Binary XML: A Stillborn Spec.


I read with continued dismay another article about binary XML and the bizarre Fast Infoset project. Tim Bray must be crying in bed at night over Sun’s continued persistence that ASN.1 should have been the data interchange format for the world. It lost, XML won and XML works. Go and solve other more useful problems. You only have to look at the failure of XML 1.1, as it split the XML standard into incompatible versions to draw the same analogy with binary XML. CPUs continue to fall in price and if needs dictate, XML processing in hardware will take off to solve the issues of processing time. Not yet another proprietary data format.

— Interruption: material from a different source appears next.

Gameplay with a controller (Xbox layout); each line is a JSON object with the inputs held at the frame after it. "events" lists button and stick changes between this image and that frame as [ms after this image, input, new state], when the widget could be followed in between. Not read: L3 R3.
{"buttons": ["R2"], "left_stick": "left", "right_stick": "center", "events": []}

Just as bad is the W3Cs continued mismanagement by creating working groups such as the Binary Characterization Working Group to trying and determine all the known uses cases that a binary format could apply to. Given that they “own” XML this is a bit like cutting off your nose to spite your face. It also is interesting to observe that very little of significance has emerged from the WC3 for around three years now. XQuery, although significant, is going to turn up very late to the party blaming traffic. XML 1.1 has caused everyone to run around like headless chickens wondering how to sort out the mess where, the smallest of updates can cause the maximum breaking change. And XML Schema is such a confused child no one quite knows how to approach it, for fear of having to spend years understanding its complex irrational behavior. The W3C needs to desperately find some inspirational individuals, nay dictators, to drive some independent innovation if it intends to “ship” anything significant in the next five years.

Comments (12)

  1. Would’nt it be possible to have an XML Root tag that belongs to a defined W3C namespace that declares the innerXML as compressed.

    <w3c:Compression xmlns:w3c="http://www.w3c.org/CompressionSpec&quot; method="w3c:Deflate">base64Binary Actual XML Data</w3c:Compression>

    Then XML processors will know that they must uncompress the innerXML to get the actual XML document. Since all the fuss is about the bloat of XML and since XML is just text which lends itself to compression, we need do no more than use simple compression.

  2. While I’m not sure where Fast Infoset is going (though people are asking for it), calling it a proprietary format is FUD and XML doesn’t solve the format problem as it is only a meta-language.

  3. Tarzan says:

    XML Works, huh? Have you ever used it for anything serious?

    XML is fat. It’s, say, 90% fluff. Tags, extra characters, required whitespace, and so on — it all adds up to stuff I don’t need to express my data. If it doesn’t add value, get it out. Otherwise, you’re necessarily making bloatware.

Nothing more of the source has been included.